Issues with running things on GPU in Perlmutter

zhichen3 commented 1 year ago

Trying to run some problems using GPU in perlmutter.

However, the output file says that I'm stuck at initializing rate table, and stops due to time limit. The content in the output file is something like:

Initializing CUDA...
CUDA initialized with 1 GPU per MPI rank; 64 GPU(s) used in total
MPI initialized with 64 MPI processes
MPI initialized with thread support level 3
AMReX (22.09-18-g3e5cc7780280) initialized

Starting run at 05:31:02 UTC on 2022-10-29.
Successfully read inputs file ... 

Castro git describe: 22.09-3-g41697201c
AMReX git describe: 22.09-18-g3e5cc7780
Microphysics git describe: 22.09

reading extern runtime parameters ...

 Initializing rate table
slurmstepd: error: *** STEP 3515755.0 ON nid001025 CANCELLED AT 2022-10-29T07:31:00 DUE TO TIME LIMIT ***
slurmstepd: error: *** JOB 3515755 ON nid001025 CANCELLED AT 2022-10-29T07:31:00 DUE TO TIME LIMIT ***

Then I tried to run cuda-memcheck with the executable. I see a warning/error message saying: ========= Program hit CUDA_ERROR_INVALID_VALUE (error 1) due to "invalid argument" on CUDA API call to cuPointerGetAttribute. But, it is actually doing calculations because I see that it is initializing grids and other stuff.
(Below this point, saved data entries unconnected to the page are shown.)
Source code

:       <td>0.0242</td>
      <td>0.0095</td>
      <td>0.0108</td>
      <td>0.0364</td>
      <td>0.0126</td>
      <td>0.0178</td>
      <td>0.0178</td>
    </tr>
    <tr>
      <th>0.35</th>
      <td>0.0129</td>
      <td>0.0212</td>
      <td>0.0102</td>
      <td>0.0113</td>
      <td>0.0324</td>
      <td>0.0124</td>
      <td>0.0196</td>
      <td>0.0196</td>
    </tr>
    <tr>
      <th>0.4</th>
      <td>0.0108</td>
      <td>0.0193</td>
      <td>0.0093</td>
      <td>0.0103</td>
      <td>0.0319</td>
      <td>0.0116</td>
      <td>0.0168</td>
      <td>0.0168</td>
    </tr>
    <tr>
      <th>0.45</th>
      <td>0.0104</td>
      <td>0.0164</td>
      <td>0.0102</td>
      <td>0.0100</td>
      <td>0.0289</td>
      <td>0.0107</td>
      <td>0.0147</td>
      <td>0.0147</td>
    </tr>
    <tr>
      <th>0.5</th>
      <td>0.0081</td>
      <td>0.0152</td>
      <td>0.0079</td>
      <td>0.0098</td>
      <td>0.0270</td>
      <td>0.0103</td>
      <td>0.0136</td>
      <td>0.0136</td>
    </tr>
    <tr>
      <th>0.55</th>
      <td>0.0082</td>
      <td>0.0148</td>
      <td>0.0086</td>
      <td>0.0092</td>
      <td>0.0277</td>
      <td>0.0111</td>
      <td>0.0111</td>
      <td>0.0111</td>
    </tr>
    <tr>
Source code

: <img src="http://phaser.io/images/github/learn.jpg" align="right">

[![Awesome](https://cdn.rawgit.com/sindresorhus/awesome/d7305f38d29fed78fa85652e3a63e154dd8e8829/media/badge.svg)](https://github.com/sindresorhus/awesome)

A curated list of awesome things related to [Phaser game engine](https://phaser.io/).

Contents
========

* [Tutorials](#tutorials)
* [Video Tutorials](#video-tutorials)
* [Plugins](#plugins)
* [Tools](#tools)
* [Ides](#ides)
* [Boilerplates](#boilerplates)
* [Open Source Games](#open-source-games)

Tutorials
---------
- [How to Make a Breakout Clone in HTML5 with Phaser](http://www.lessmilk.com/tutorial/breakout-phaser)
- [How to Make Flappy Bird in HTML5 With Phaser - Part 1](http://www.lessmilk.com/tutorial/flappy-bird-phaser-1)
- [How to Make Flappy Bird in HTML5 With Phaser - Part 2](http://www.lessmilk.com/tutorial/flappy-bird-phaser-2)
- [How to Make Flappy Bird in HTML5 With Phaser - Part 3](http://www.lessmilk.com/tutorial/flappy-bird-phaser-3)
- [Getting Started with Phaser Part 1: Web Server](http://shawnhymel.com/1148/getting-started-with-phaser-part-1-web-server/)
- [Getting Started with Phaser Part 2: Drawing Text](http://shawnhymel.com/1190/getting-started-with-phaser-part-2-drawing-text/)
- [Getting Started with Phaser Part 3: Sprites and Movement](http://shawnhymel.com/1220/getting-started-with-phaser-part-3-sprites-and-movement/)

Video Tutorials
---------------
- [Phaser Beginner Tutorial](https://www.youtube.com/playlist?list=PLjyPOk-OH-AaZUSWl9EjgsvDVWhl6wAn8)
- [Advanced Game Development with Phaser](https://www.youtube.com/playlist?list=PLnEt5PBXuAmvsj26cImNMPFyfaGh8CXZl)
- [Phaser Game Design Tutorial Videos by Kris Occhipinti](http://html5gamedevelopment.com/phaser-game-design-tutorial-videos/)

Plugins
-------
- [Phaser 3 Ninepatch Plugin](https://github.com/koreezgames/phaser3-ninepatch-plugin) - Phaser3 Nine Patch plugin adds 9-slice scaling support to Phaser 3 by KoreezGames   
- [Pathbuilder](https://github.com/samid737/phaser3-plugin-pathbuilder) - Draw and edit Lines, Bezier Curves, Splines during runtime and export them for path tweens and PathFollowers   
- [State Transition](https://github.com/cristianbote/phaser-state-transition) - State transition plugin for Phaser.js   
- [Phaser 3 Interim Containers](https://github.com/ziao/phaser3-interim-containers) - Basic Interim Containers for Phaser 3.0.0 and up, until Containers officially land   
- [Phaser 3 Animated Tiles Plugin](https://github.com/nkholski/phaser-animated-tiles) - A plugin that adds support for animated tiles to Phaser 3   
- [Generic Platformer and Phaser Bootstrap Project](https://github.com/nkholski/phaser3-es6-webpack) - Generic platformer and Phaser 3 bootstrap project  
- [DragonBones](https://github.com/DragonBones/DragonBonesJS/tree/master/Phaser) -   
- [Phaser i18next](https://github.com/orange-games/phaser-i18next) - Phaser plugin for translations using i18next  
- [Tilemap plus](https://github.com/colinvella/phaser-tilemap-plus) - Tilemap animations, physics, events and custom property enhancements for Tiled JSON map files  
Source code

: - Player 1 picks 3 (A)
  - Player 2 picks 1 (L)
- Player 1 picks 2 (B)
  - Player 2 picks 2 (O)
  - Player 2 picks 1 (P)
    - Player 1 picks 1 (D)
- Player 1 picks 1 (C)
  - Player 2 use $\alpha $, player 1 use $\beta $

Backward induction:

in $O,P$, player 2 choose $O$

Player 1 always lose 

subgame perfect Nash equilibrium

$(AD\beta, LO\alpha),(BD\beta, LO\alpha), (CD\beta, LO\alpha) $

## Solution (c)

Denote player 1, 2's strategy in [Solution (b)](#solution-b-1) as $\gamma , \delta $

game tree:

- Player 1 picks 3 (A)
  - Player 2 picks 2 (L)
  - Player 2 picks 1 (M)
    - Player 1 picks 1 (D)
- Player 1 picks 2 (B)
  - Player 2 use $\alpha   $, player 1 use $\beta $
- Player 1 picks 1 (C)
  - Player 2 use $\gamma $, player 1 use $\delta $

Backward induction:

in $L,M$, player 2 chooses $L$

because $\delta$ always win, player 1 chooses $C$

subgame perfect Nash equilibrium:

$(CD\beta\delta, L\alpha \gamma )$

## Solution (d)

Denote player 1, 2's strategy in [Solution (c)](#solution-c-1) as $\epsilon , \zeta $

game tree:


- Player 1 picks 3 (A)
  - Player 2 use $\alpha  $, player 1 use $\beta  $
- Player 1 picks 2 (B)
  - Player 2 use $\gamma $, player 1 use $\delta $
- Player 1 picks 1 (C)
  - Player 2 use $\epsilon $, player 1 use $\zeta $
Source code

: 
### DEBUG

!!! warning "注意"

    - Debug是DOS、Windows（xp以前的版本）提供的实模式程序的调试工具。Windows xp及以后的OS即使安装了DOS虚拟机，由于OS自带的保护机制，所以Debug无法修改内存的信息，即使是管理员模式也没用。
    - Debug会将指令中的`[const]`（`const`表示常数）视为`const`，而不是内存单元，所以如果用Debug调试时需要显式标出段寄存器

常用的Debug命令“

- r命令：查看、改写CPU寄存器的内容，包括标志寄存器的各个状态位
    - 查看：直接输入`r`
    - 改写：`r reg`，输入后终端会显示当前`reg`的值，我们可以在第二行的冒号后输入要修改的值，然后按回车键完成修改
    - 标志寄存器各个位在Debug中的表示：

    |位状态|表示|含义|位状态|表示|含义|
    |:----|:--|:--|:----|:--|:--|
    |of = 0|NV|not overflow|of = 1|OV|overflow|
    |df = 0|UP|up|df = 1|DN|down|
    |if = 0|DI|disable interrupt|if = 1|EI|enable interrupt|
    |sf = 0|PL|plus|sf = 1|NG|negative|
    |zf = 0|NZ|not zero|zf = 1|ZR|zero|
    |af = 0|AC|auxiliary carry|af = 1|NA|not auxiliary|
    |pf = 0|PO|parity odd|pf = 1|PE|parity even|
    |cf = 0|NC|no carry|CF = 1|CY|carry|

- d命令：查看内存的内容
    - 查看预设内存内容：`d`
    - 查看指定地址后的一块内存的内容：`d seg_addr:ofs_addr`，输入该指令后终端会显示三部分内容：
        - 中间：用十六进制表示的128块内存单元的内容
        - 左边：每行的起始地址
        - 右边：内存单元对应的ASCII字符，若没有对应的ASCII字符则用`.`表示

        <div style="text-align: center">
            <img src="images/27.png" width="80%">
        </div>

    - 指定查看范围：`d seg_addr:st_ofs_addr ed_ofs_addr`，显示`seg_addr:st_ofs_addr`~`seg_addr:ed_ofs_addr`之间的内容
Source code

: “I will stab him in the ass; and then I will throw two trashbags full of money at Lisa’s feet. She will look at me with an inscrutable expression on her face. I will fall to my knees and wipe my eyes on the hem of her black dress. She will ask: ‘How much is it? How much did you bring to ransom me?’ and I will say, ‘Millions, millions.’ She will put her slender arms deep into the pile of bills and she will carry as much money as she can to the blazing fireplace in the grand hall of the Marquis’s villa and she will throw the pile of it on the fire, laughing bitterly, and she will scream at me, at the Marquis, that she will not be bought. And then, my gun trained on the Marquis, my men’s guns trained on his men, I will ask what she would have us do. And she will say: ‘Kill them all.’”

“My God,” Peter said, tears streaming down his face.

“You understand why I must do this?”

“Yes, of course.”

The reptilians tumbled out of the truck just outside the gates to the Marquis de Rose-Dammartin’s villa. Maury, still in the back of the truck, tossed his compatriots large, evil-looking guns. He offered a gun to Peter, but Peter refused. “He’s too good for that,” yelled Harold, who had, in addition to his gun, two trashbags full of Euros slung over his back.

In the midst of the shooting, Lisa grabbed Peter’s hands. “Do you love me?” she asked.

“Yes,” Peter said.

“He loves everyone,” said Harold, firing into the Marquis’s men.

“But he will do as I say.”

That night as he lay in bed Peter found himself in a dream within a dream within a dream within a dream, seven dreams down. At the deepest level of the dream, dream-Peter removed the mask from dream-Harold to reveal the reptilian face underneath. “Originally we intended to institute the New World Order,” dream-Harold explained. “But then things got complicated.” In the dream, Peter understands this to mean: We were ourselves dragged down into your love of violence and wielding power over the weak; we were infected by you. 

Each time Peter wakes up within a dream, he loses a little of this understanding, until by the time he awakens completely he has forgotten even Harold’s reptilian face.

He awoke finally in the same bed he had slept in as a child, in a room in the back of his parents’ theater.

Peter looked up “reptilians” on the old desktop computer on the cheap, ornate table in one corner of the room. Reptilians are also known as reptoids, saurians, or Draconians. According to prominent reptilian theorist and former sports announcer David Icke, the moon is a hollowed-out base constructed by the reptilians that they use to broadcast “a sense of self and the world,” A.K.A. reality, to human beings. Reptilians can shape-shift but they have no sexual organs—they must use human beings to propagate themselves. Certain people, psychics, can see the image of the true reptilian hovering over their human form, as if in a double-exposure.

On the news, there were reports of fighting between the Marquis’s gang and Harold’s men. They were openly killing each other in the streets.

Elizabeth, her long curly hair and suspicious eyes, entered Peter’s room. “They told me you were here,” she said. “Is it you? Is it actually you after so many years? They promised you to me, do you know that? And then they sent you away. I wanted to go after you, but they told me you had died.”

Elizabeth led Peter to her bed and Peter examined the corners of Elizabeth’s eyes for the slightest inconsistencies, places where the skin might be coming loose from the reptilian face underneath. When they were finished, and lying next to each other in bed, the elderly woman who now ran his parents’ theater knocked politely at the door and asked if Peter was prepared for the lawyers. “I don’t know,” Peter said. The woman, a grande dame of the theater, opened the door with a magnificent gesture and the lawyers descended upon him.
Then I tried to test cuda-memcheck on the Sedov problem executable, and have the same error message of CUDA_ERROR_INVALID_VALUE. But, I was able to just run the executable and run things nicely according to the output file.

zhichen3 commented 1 year ago

I also tried setting network.use_tables = 0. But it still doesn't seem to work.